Almost 10 years have passed since I assumed the role of editor of NADOI Notes. During that decade, many things have changed. Obedience magazines, writers, and even ideas and training/instructing techniques have come and gone. Dog breeds have peaked and dived, and more and more competition venues have blossomed. Through the years, NADOI Notes has always strived to bring interesting, informative, and even sometimes entertaining articles to our readers. I am but the most recent in a long line of Notes editors, yet I am confident in stating that all of us understood that our readers are the most important part of this equation. With that in mind, I hope you won’t object if I give you a more personal NADOI Notes this time. I think I have earned the opportunity!
NADOI has also changed through the years. When I was admitted decades ago, many, if not most, of our members came up in AKC obedience clubs or other clubs devoted to the sport of competition obedience. Training and teaching for titles was given a huge amount of importance, because that is what we did. Time marched on, and more and more “pet” people wanted to train their dogs, which of course was a wonderful thing. Most of these dog owners were not interested in titles, but did want a well-behaved dog. Classes grew up all over the country, with educated and responsible owners our goal, as well as trained dogs. Back then, who could have foreseen the expansion of dog activities, from the early days of schutzhund, tracking, and scent hurdle to flyball, agility, earth dog activities, lure coursing, rally, freestyle, hunt tests and weight pulls, and the changes in “formal” obedience. These (and it is an incomplete list of course) have all been for the good of dogs and their owners, with more, no doubt, to come. NADOI has also worked to change with the times, and recognize and endorse those who instruct many different canine pursuits.
Much remains for NADOI, as a professional organization, to do. As with many groups similar to ours, we face challenges our founders could not have planned for. Where NADOI was once the only organization available for dog obedience instructors, competition now exists. Learning used to be at hand only from the friends and clubs you trained with, books and magazines, or seminars and workshops. Now we are almost on information overload, with a plethora of television shows, DVDs, webinars, on-line schools, e-mail lists, blogs, youtube, and naturally the ever-present internet itself as a research tool. Nothing seems to be simple or straightforward anymore, as everyone has his or her favorite training guru or philosophy to follow.
At the same time, people have become busier and busier, with less time to devote to the organizations there to support them. Families, children’s activities, and demands of jobs have forced instructors to prioritize what they can realistically do, and many times it is the organizations we are members of that are slighted. Instructors are entering the profession who have never been a member of an obedience club or titled a dog. Everyone’s goals seem to have shifted, and sometimes it has been hard to keep up and provide what our members want and need.

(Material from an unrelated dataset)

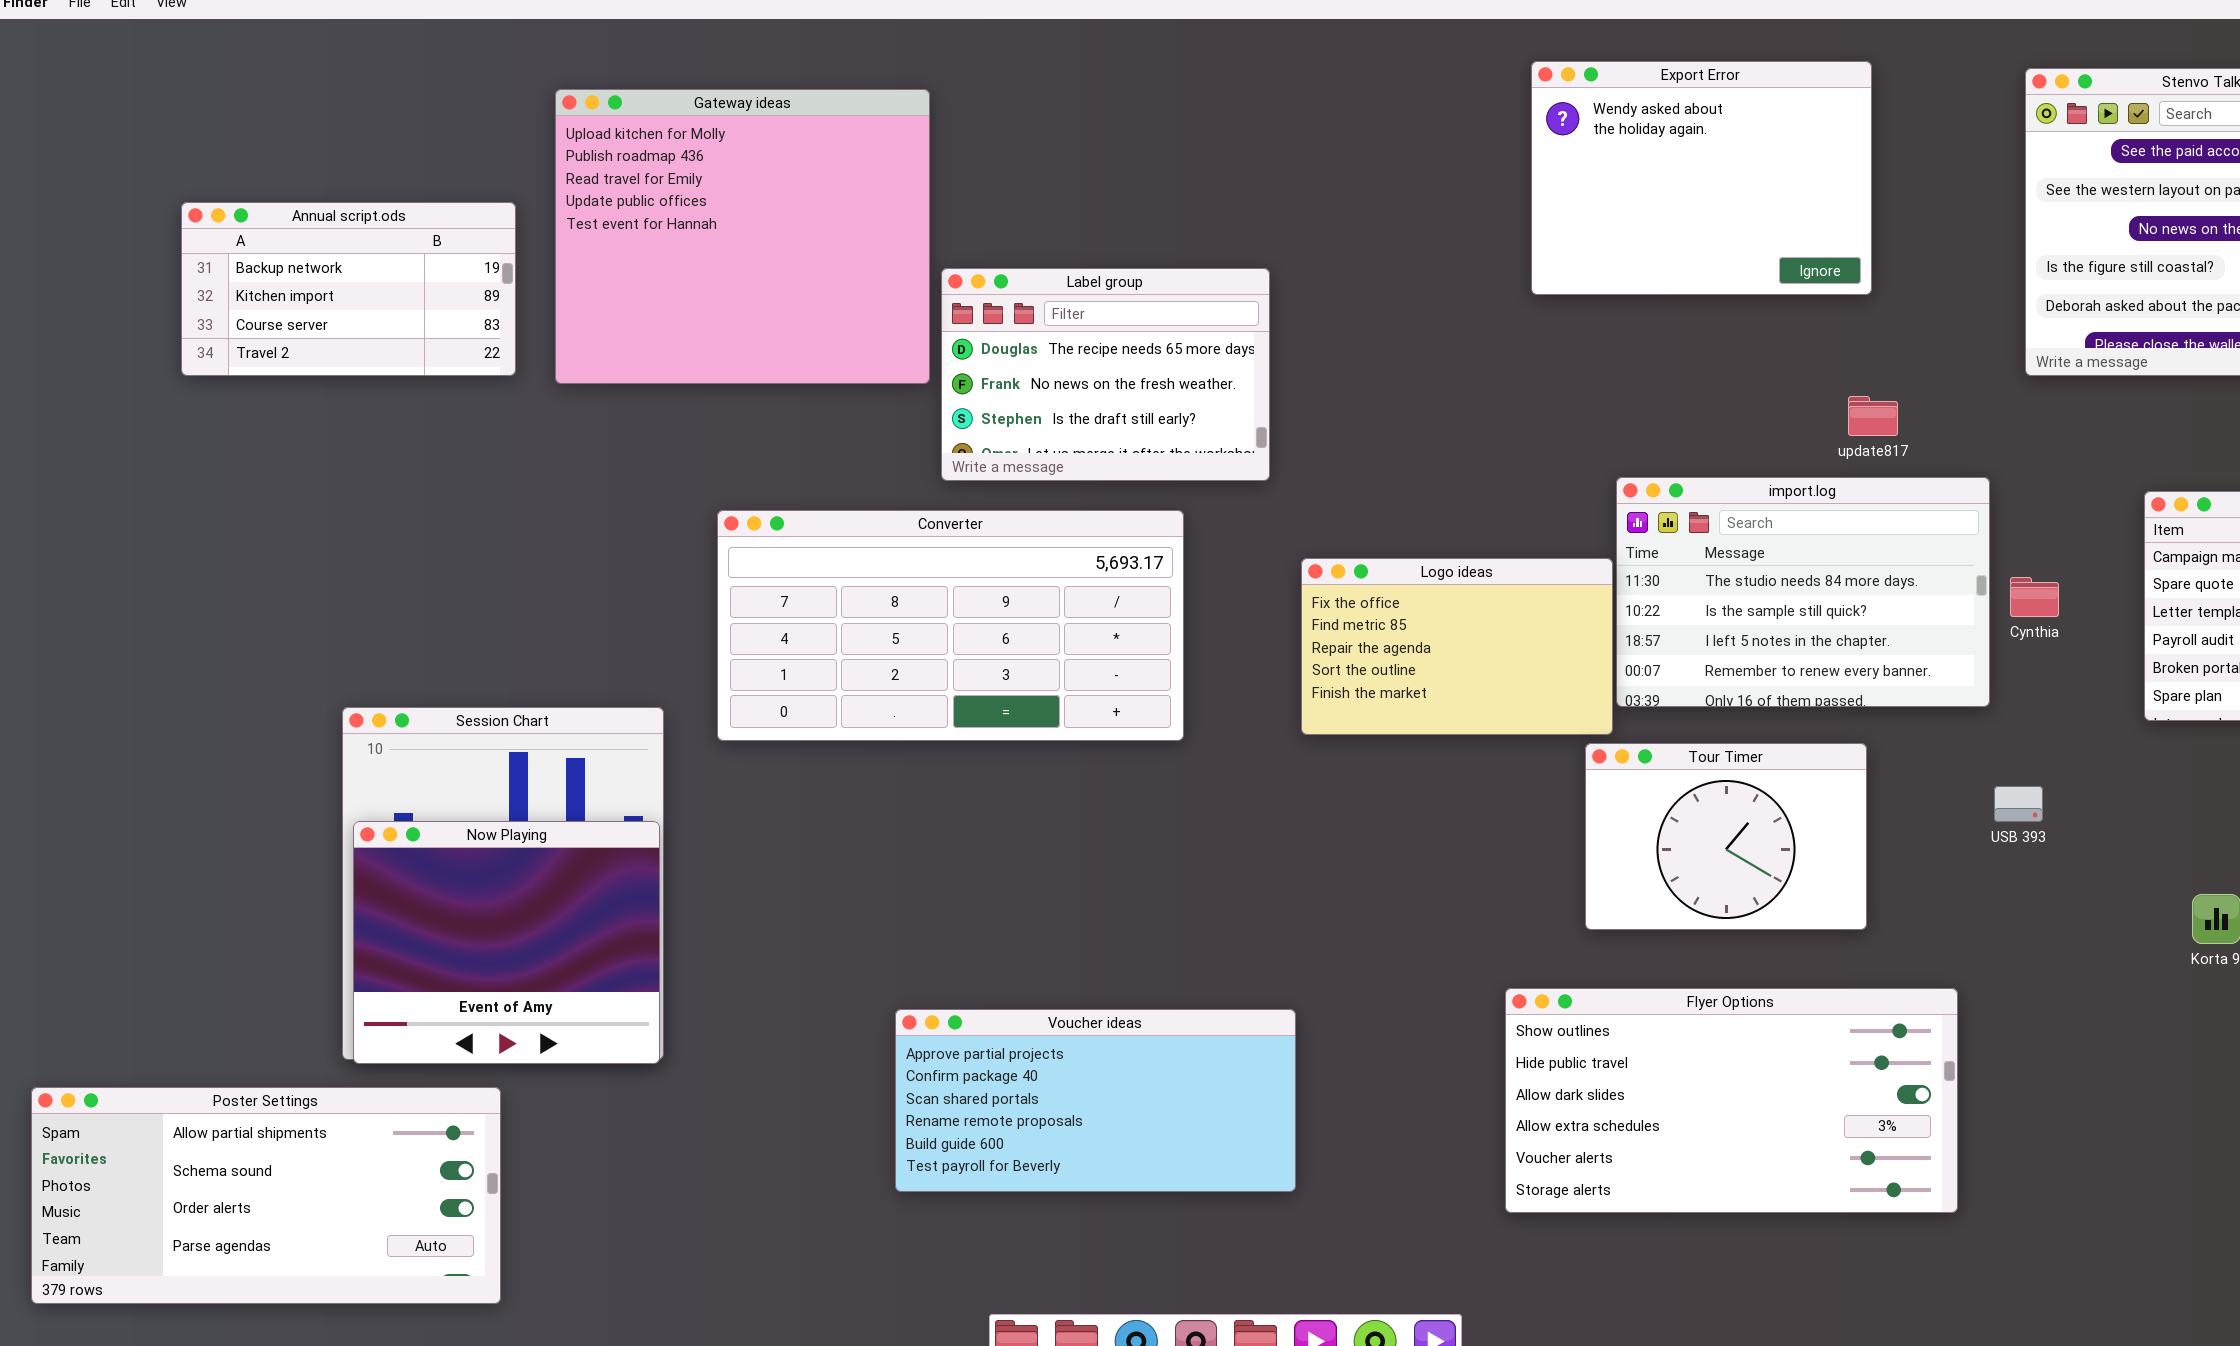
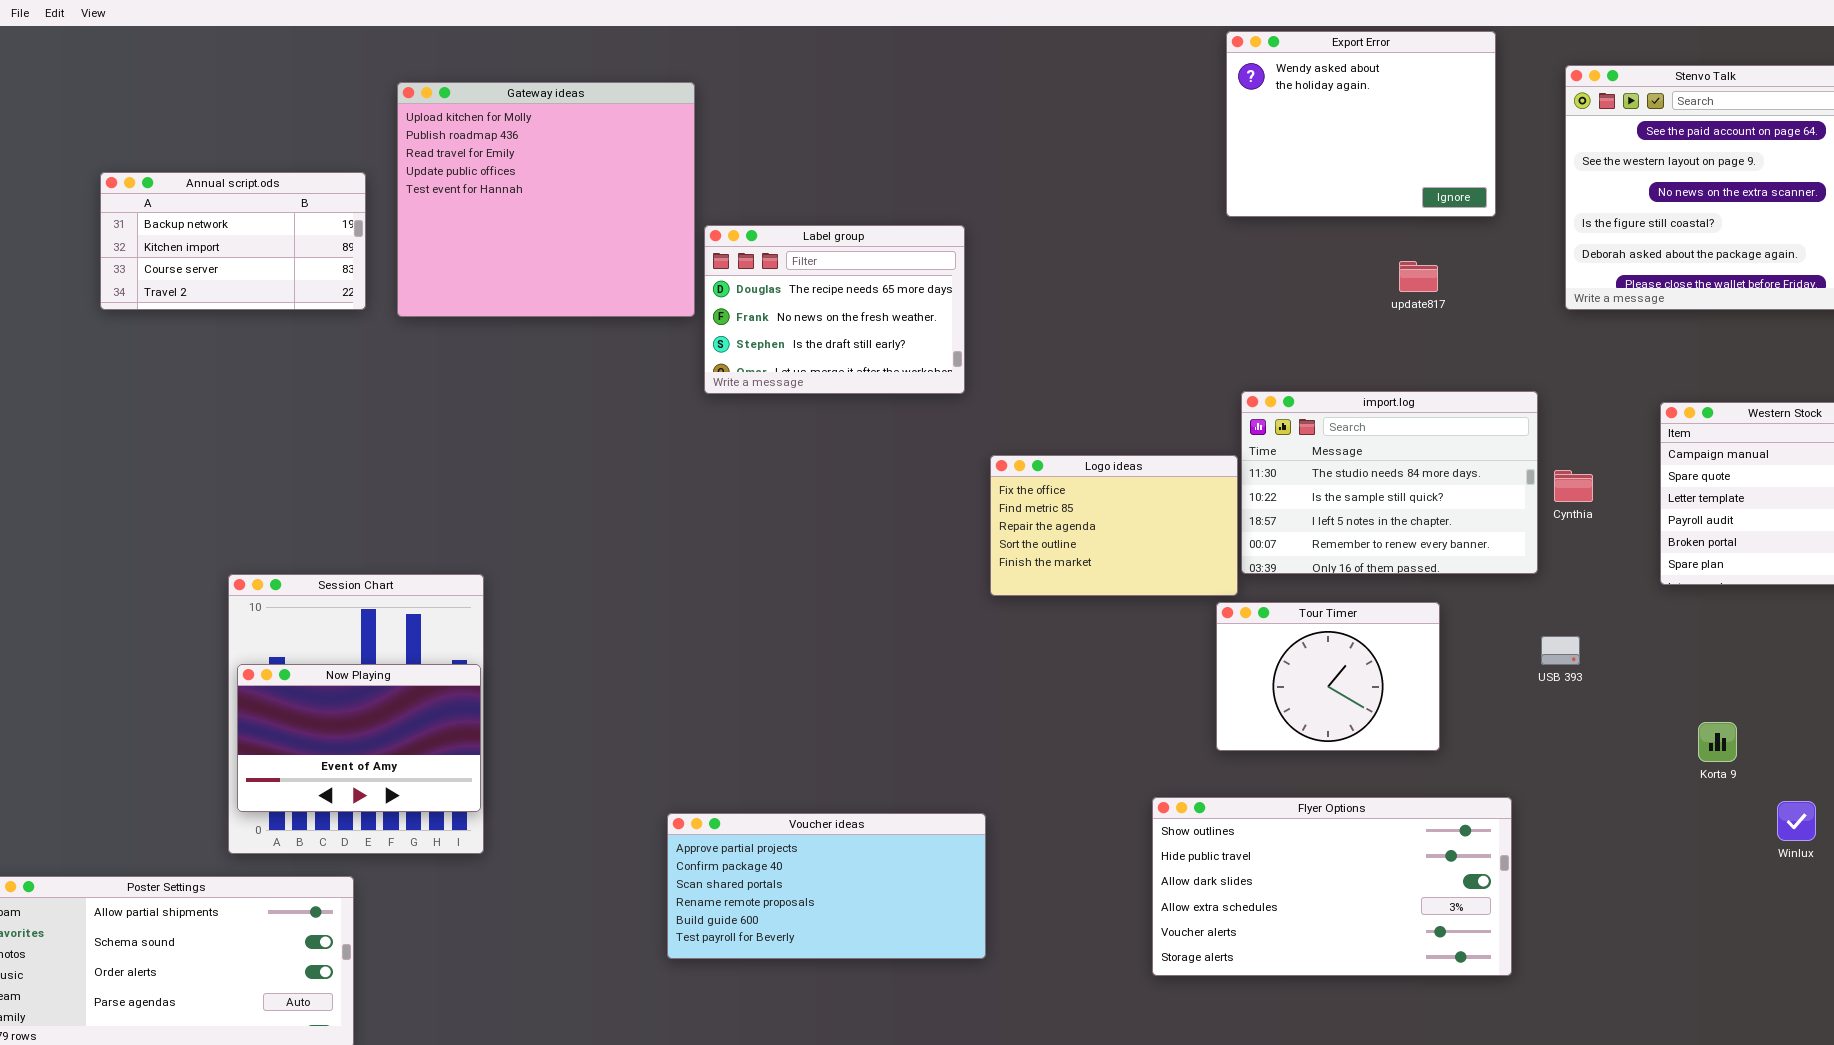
Export Error: [1531,61,1872,295] -> [1226,31,1496,217], moved
update817: [1848,396,1898,436] -> [1399,261,1438,292], moved
Converter: [717,510,1184,741] -> none, closed
Now Playing: [353,821,660,1064] -> [237,664,481,812], resized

Despite these obstacles, NADOI will go forward. When a few dedicated instructors gathered in 1965 to form an association devoted to “elevating dog obedience instructing,” they probably could not have imagined these changes, yet the wisdom of their founding principles guides us today. When John Grieve, one of our first presidents, was interviewed for a NADOI Notes article in 1973, he was asked about the belief of some that NADOI dictated a particular method of training. Said John: “Nothing could be further from the truth. An instructor, in order to be effective, must be comfortable with, and must have confidence in, whatever methods he is using. In fact, nobody can, or should, dictate to him what method he can or cannot use. The only thing the association insists on is that whatever method is being used is in the best interest of the dog, the handler, and the sport.”
Today, NADOI, as an association of professional dog obedience instructors, still follows these words. NADOI does not dictate methods or tools to our members, and will always encourage them to keep their minds open to many ideas, both old and new. With these ideals paramount, we will continue to grow and find new and better ways to serve our members. It is an exciting time!